EXERCISE DETAILS
Among the records, which lines hold the word "altera"? Pick them out.

INFORMATION
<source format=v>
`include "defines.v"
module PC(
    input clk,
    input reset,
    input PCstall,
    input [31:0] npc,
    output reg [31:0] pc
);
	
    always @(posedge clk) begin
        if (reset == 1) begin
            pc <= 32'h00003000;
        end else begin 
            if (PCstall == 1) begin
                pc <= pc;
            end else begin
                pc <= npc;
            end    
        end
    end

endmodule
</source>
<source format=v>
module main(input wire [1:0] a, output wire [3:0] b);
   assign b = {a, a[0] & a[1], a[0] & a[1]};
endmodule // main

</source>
* * *
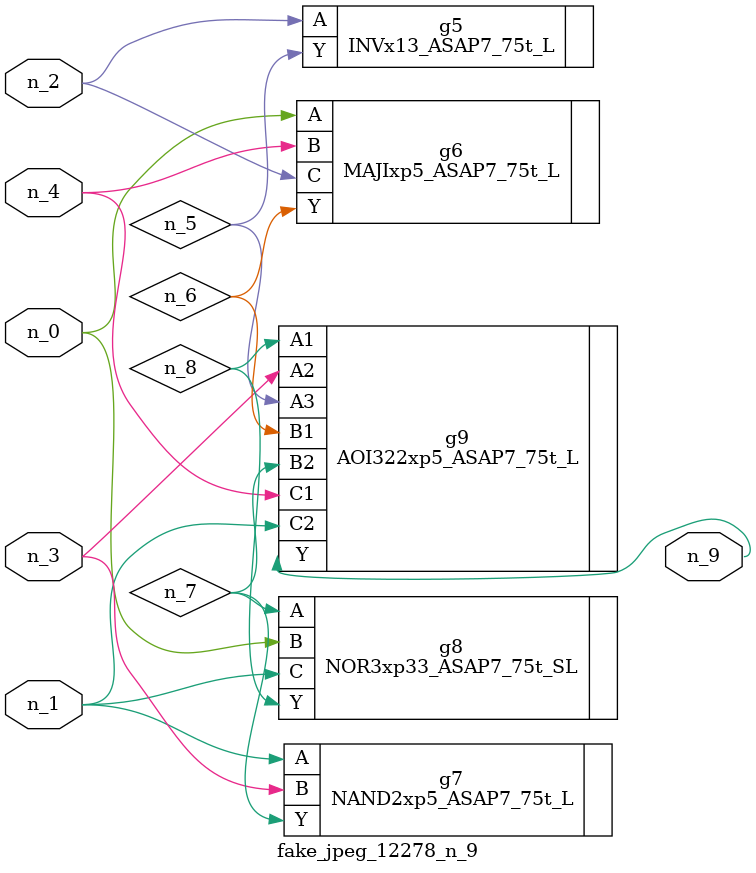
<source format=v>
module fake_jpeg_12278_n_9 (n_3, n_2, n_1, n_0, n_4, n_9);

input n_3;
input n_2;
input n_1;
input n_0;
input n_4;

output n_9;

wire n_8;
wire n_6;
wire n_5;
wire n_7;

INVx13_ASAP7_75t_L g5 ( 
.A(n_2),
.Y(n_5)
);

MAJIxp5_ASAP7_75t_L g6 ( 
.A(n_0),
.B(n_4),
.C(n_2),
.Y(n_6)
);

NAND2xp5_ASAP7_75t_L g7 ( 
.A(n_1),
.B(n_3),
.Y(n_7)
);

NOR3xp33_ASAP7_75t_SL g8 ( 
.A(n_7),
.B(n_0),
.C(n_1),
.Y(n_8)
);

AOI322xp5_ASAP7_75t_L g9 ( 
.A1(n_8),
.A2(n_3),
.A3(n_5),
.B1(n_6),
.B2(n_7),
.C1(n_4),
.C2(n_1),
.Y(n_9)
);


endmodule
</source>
---
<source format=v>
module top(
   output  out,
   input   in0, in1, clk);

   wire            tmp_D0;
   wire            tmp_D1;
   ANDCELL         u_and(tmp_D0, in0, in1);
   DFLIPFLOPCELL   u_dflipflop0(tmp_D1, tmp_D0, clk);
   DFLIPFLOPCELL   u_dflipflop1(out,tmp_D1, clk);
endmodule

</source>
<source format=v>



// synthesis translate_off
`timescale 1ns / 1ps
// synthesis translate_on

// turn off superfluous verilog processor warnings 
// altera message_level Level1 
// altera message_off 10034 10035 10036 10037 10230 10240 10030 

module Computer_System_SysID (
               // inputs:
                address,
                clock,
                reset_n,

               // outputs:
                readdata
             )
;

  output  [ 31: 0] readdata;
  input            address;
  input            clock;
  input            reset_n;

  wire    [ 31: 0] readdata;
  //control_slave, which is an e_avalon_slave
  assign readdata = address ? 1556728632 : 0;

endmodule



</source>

EXERCISE ANSWER
// altera message_level Level1 
// altera message_off 10034 10035 10036 10037 10230 10240 10030 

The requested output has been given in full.